A Distorted Understanding of Buzzkill

I mentioned the behavior of Cromwell’s men, which has served to make them a stench in the nostrils of fun-lovers everywhere. Unregenerate men loathe killjoys, and I grant that they sometimes have a point, but only up to a point. But Cromwell’s administration, which was sober, judicious and wise, was also a time when persecution was at a low ebb. Except for the lady who was caught cooking a Christmas goose, things were pretty stable. But his Interregnum is frequently compared very unfavorably to the Restoration, in which Charles II was returned to the throne, and “merry old England” came back into her own. But in the reign of Charles II, the reputation of merriment restored was largely undeserved, and it actually underscores how attached people are to their holidays from holiness. They will readily allow great severity against piety so long as there is laxity regarding lust.

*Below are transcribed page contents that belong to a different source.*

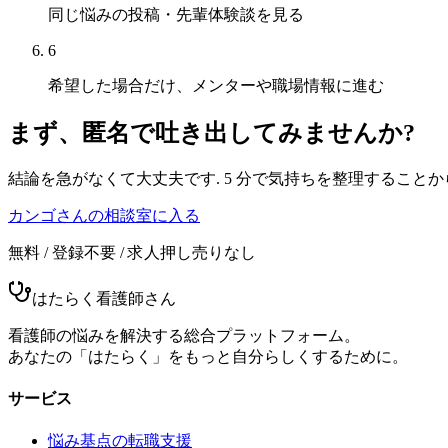
同じ悩みの投稿・先輩体験談を見る
6
希望した場合だけ、メンターや職場情報に進む
まず、匿名で吐き出してみませんか?
結論を急がなくて大丈夫です. 5 分で気持ちを整理することか
カンゴさんの相談室に入る
無料 / 登録不要 / 求人押し売りなし
はたらく看護師さん
看護師の悩みを解決する総合プラットフォーム。
あなたの「はたらく」をもっと自分らしくするために。
サービス
悩み基点の転職支援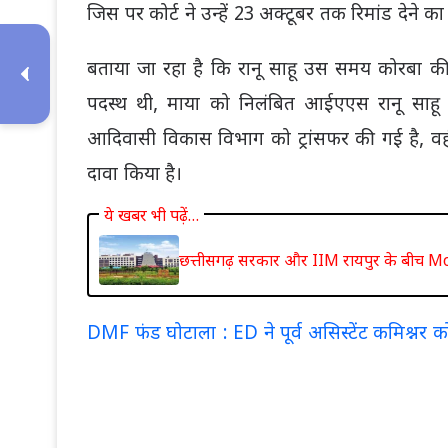
जिस पर कोर्ट ने उन्हें 23 अक्टूबर तक रिमांड देने क
बताया जा रहा है कि रानू साहू उस समय कोरबा क
पदस्थ थी, माया को निलंबित आईएएस रानू साहू 
आदिवासी विकास विभाग को ट्रांसफर की गई है, वह
दावा किया है।
ये खबर भी पढ़ें…
छत्तीसगढ़ सरकार और IIM रायपुर के बीच MoU
DMF फंड घोटाला : ED ने पूर्व असिस्टेंट कमिश्नर को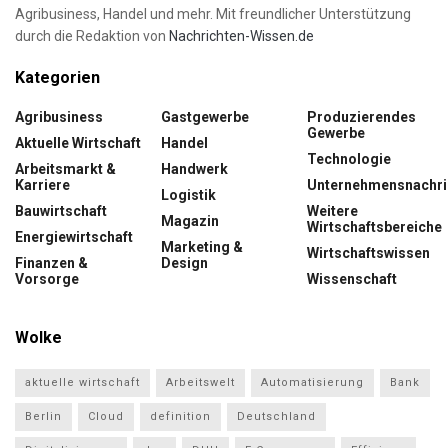
Agribusiness, Handel und mehr. Mit freundlicher Unterstützung
durch die Redaktion von
Nachrichten-Wissen.de
Kategorien
Agribusiness
Gastgewerbe
Produzierendes
Gewerbe
Aktuelle Wirtschaft
Handel
Technologie
Arbeitsmarkt &
Handwerk
Karriere
Unternehmensnachri
Logistik
Bauwirtschaft
Weitere
Magazin
Wirtschaftsbereiche
Energiewirtschaft
Marketing &
Wirtschaftswissen
Finanzen &
Design
Vorsorge
Wissenschaft
Wolke
aktuelle wirtschaft
Arbeitswelt
Automatisierung
Bank
Berlin
Cloud
definition
Deutschland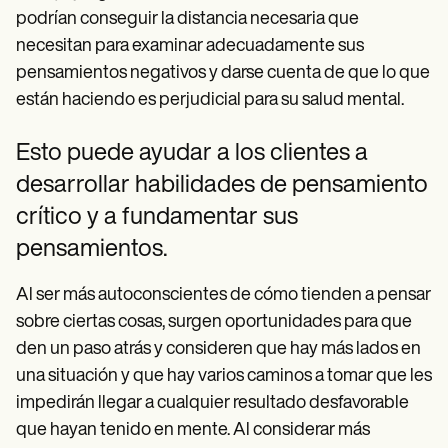
podrían conseguir la distancia necesaria que
necesitan para examinar adecuadamente sus
pensamientos negativos y darse cuenta de que lo que
están haciendo es perjudicial para su salud mental.
Esto puede ayudar a los clientes a
desarrollar habilidades de pensamiento
crítico y a fundamentar sus
pensamientos.
Al ser más autoconscientes de cómo tienden a pensar
sobre ciertas cosas, surgen oportunidades para que
den un paso atrás y consideren que hay más lados en
una situación y que hay varios caminos a tomar que les
impedirán llegar a cualquier resultado desfavorable
que hayan tenido en mente. Al considerar más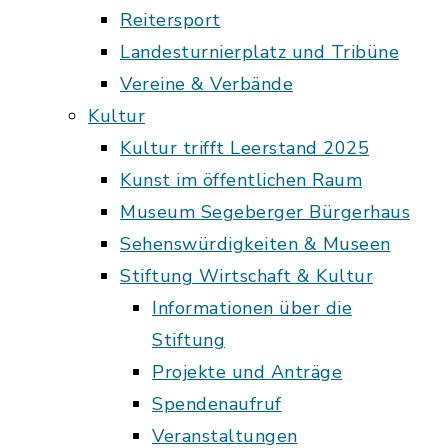
Reitersport
Landesturnierplatz und Tribüne
Vereine & Verbände
Kultur
Kultur trifft Leerstand 2025
Kunst im öffentlichen Raum
Museum Segeberger Bürgerhaus
Sehenswürdigkeiten & Museen
Stiftung Wirtschaft & Kultur
Informationen über die
Stiftung
Projekte und Anträge
Spendenaufruf
Veranstaltungen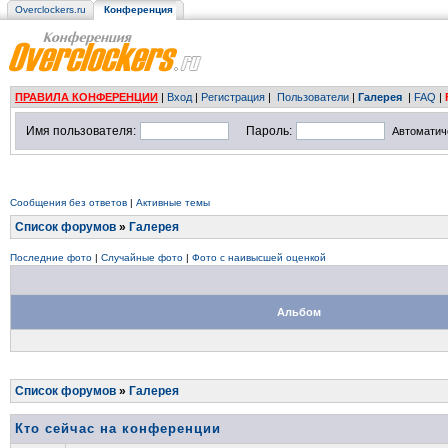
Overclockers.ru
Конференция
ПРАВИЛА КОНФЕРЕНЦИИ
|
Вход
|
Регистрация
|
Пользователи
|
Галерея
|
FAQ
|
Имя пользователя:
Пароль:
Автоматич
Сообщения без ответов
|
Активные темы
Список форумов
»
Галерея
Последние фото
|
Случайные фото
|
Фото с наивысшей оценкой
Альбом
Список форумов
»
Галерея
Кто сейчас на конференции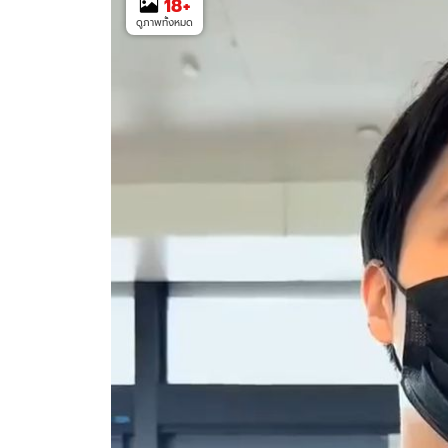
18
+
ดูภาพทั้งหมด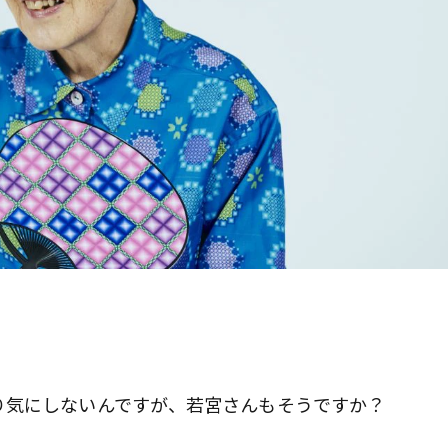
気にしないんですが、若宮さんもそうですか？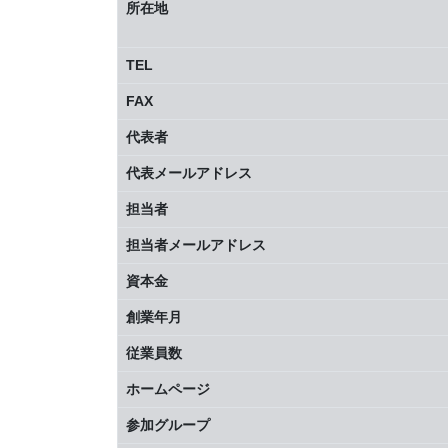
所在地
TEL
FAX
代表者
代表メールアドレス
担当者
担当者メールアドレス
資本金
創業年月
従業員数
ホームページ
参加グループ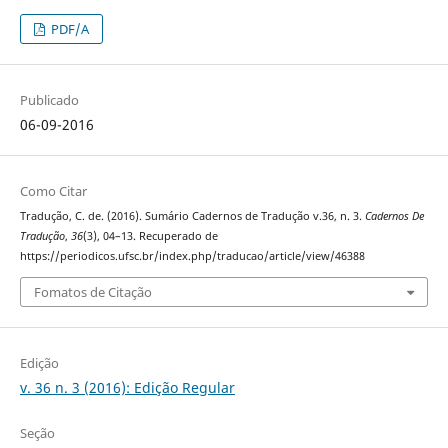
PDF/A
Publicado
06-09-2016
Como Citar
Tradução, C. de. (2016). Sumário Cadernos de Tradução v.36, n. 3.
Cadernos De
Tradução
,
36
(3), 04–13. Recuperado de
https://periodicos.ufsc.br/index.php/traducao/article/view/46388
Fomatos de Citação
Edição
v. 36 n. 3 (2016): Edição Regular
Seção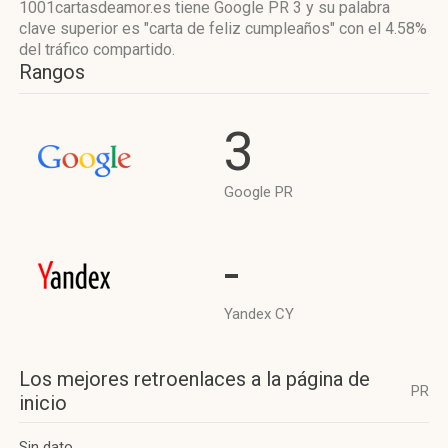
1001cartasdeamor.es tiene
Google PR 3
y su palabra
clave superior es "carta de feliz cumpleaños"
con el 4.58%
del tráfico compartido.
Rangos
3
Google PR
-
Yandex CY
Los mejores retroenlaces a la página de
PR
inicio
Sin dato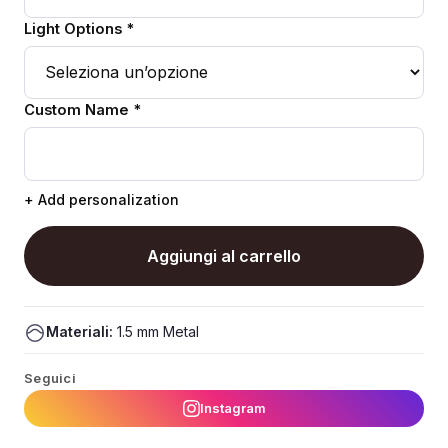
Light Options *
Custom Name *
+ Add personalization
Aggiungi al carrello
Materiali:
1.5 mm Metal
Seguici
Instagram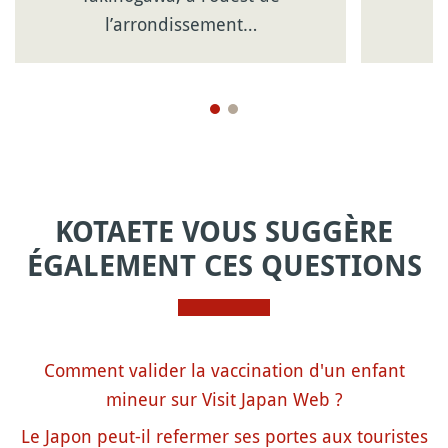
l’arrondissement…
KOTAETE VOUS SUGGÈRE
ÉGALEMENT CES QUESTIONS
Comment valider la vaccination d'un enfant
mineur sur Visit Japan Web ?
Le Japon peut-il refermer ses portes aux touristes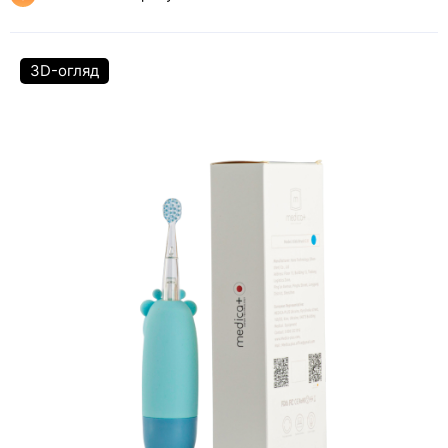
3D-огляд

That Cromwell’s men would bust up a party is the kind of thing that lives on in infamy, and the fact that Charles II presided over a severe persecution of dissenters is thought to be consistent with some deeper meaning of the word “merry.” He ejected almost 2,000 ministers from their pulpits, punished anyone over the age of 16 for attending a religious meeting that was not conducted according to the Book of Common Prayer, and prohibited any ejected minister from living within five miles of a corporate town or a place where he had previously ministered. The penalties could be draconian. In short, Charles II was not what I would call a merry monarch, at least not counting all the bastards he fathered. Buzzkill is yet another inescapable concept. It is not whether you kill buzz, but rather which buzz you kill.

Bringing It Back to Halloween

And so, the principle for parents at Halloween is that it should not be considered a “time out” from our regular standards of what constitutes godliness. Your kids can dress up as something fun, because that is always lawful. But why on earth would you want them to dress up as something gross or vile or macabre or gruesome or cadaverous or ghastly or morbid? Whatever is pure, Paul said, set your minds on that. Is it lovely? Is it virtuous and just (Phil. 4:8)?

We should of course not object to feasts or festivities, and so we do not. But when it threatens to become a carnival of sin, we object—not to the carnival, but to the sin.

This means that a fall carnival for the kids, with games and candy and costumes, is more than appropriate. And call it whatever you want to, so long as your naming of it does not make kids want to come as a vampire, or a zombie, or a hooker.